Insects outnumber humans 100,000,000 to one.
He thought of these things, these useless facts, because they were so much easier to consider than other things: Would Addie come to see him? Would he remember what had happened that night? Would he, once again, be convicted?
Suddenly, from a distance, there were footsteps. Usually, no one came down here after the janitor’s soft-soled shoes paced the length of the hall, rasping a mop in their wake.
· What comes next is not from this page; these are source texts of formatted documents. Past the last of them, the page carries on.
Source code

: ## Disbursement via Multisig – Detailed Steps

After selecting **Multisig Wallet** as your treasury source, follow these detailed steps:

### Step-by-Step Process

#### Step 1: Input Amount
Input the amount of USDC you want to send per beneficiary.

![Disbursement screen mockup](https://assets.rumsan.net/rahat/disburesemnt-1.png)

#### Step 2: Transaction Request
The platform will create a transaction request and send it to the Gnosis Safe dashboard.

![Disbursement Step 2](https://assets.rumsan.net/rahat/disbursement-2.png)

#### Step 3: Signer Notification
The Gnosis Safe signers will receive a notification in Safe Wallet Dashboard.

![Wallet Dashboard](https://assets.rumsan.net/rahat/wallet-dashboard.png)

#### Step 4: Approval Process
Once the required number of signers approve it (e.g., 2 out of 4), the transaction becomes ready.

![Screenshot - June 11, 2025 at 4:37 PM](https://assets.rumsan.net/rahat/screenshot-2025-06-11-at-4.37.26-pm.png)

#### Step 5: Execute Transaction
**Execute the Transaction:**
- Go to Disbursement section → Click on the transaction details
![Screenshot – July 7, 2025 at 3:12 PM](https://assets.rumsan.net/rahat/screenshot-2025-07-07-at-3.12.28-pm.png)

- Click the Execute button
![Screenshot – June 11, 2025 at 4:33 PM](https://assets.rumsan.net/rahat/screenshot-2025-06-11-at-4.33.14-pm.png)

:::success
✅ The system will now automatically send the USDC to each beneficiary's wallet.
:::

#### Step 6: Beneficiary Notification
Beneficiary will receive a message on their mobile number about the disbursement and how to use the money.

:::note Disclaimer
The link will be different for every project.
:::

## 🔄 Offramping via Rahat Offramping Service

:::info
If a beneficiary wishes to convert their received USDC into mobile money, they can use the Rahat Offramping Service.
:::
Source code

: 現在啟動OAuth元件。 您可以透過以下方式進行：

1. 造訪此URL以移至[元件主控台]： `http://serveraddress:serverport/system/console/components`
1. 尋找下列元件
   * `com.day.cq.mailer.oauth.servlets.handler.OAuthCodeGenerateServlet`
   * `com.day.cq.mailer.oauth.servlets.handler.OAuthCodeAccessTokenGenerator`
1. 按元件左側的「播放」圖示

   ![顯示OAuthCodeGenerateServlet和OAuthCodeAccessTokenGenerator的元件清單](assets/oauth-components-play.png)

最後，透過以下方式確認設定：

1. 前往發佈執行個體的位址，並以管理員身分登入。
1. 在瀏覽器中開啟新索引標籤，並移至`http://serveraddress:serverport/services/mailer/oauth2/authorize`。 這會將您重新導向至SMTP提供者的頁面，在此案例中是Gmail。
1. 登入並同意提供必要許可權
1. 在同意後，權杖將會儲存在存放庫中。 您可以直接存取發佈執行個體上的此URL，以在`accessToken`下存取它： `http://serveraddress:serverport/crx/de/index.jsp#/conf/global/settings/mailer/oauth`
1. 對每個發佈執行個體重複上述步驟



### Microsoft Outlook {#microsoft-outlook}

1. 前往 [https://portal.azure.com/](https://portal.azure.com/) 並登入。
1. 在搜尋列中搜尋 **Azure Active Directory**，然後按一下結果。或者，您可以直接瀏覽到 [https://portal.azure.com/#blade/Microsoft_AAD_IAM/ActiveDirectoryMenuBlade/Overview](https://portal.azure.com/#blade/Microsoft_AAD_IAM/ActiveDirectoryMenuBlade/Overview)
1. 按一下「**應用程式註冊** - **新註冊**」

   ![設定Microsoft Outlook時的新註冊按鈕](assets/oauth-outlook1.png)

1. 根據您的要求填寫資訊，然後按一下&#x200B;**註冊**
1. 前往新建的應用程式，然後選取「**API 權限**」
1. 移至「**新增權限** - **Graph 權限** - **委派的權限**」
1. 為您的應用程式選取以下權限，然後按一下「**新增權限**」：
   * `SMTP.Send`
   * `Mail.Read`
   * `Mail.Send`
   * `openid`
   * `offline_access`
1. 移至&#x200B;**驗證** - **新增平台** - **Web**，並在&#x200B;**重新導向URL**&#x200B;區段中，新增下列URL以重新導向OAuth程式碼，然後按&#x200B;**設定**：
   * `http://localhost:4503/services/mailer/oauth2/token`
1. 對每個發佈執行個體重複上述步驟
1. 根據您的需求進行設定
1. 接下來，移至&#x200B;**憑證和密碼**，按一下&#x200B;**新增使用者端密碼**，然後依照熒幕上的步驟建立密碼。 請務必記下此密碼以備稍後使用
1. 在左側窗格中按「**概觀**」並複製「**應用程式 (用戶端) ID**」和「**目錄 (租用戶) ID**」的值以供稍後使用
These shoes were definitive, a sure stride that stopped just outside his door.
“I take it you’re still mulling over your decisions,” the superintendent said. “I wanted to pass along a bit of information to you. You had a visitor today, who of course was turned away, since you’re in a disciplinary lockdown.”
A visitor? Addie?
Just the thought of her walking into a place like this, the knowledge that she wouldn’t have had to if not for Jack, was enough to make him cry a river. Tears sluiced down his face, washing away the grime, and maybe a little bit of his pride.
Reaching up, he scratched vigorously at his temple.
The average person, Jack thought, accidentally eats 430 bugs in a year.
As a defense attorney, Jordan had dealt with his share of society’s losers-all of whom were convinced they’d been given the fuzzy end of the lollipop. It wasn’t his job to judge them on the things they’d done, or even on their own misconceptions of entitlement. Never, though, had Jordan been treated to a client who was so single-mindedly hell-bent on his own destruction-and all in the alleged pursuit of justice. He pulled in his folding chair as another cavalcade of prisoners returned from the exercise yard, disrupting the meeting he was holding on the other side of the solitary cell’s metal door. “They’re clothes, Jack,” Jordan said wearily, for the tenth time in as many minutes. “Just clothes.”